Six Ways Businesses Can Leave The Environment Better Than They Found It

A close up of a sign that reads "System Change not Climate Change"Written by: Elena Dimitrov

Photo by: Ma Ti on Unsplash

Media largely covers the numerous negative impacts that business has had on the planet – environmental scandals, mass carbon emissions and large corporations’ failure to hold accountability for their actions.  

In this article, we take a proactive view by focusing on the ways in which businesses can do good for the environment. This optimism stems from the view that businesses have more resources and therefore greater potential to positively impact the environment at a large scale than any single individual could. If harnessed correctly, companies may be the power agent we need to alter the trajectory of climate change.

◇ ◇ ◇ ◇ ◇ ◇ ◇

• [What to do]:
(A) Decide whether each statement below agrees with the article on businesses and the environment. Answer yes or no for each, and quote the words of the article that settle it.
(i) The media mostly reports on the harm that business has done to the planet.
(ii) A single individual has greater potential than businesses to affect the environment at a large scale.
(iii) The article states that companies will certainly change the course of climate change.
(B) From the article on businesses and the environment, output the passage from "A close up of" up to and including "of climate change." with no changes.

• [Available data]:
◇ ◇ ◇ ◇ ◇ ◇ ◇

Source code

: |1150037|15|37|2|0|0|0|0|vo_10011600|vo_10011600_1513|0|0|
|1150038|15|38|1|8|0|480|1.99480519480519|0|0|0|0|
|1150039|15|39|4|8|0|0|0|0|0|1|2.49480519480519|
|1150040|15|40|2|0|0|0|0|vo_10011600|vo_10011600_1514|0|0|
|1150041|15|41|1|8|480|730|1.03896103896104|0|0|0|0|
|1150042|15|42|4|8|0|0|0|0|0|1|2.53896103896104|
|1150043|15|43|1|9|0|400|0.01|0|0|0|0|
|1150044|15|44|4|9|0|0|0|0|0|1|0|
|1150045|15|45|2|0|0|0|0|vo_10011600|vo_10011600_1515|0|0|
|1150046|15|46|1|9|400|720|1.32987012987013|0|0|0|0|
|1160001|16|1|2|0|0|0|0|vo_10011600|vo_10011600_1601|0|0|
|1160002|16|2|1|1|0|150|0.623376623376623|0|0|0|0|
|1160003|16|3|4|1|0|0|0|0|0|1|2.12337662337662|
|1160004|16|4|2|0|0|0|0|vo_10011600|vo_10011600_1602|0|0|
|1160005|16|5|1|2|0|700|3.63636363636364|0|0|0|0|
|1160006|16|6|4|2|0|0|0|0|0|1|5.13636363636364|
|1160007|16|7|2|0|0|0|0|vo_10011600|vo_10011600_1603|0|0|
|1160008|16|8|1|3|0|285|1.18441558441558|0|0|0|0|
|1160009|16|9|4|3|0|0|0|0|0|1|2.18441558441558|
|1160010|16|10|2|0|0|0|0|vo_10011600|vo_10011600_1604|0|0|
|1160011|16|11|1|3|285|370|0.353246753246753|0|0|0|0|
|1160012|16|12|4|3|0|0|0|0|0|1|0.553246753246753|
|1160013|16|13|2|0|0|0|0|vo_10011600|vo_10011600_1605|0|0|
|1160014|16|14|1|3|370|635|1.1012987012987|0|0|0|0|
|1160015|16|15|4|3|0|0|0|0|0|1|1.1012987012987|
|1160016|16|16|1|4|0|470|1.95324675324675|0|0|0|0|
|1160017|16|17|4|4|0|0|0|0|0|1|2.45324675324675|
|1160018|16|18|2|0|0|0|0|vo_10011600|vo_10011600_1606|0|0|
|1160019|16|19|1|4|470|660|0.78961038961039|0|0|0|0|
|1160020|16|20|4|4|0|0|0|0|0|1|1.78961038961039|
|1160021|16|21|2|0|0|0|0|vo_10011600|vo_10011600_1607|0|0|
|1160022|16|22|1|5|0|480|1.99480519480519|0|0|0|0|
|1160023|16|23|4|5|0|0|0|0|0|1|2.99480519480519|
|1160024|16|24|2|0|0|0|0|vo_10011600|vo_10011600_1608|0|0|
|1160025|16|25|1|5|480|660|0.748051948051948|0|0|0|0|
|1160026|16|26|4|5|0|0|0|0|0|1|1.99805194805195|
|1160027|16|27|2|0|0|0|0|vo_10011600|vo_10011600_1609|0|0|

◇ ◇ ◇ ◇ ◇ ◇ ◇

• [Exercise answers]:
(A)
(i) Yes: "Media largely covers the numerous negative impacts that business has had on the planet"
(ii) No: "businesses have more resources and therefore greater potential to positively impact the environment at a large scale than any single individual could"
(iii) No: "If harnessed correctly, companies may be the power agent we need to alter the trajectory of climate change."

(B)
A close up of a sign that reads "System Change not Climate Change"Written by: Elena Dimitrov

Photo by: Ma Ti on Unsplash

Media largely covers the numerous negative impacts that business has had on the planet – environmental scandals, mass carbon emissions and large corporations’ failure to hold accountability for their actions.  

In this article, we take a proactive view by focusing on the ways in which businesses can do good for the environment. This optimism stems from the view that businesses have more resources and therefore greater potential to positively impact the environment at a large scale than any single individual could. If harnessed correctly, companies may be the power agent we need to alter the trajectory of climate change.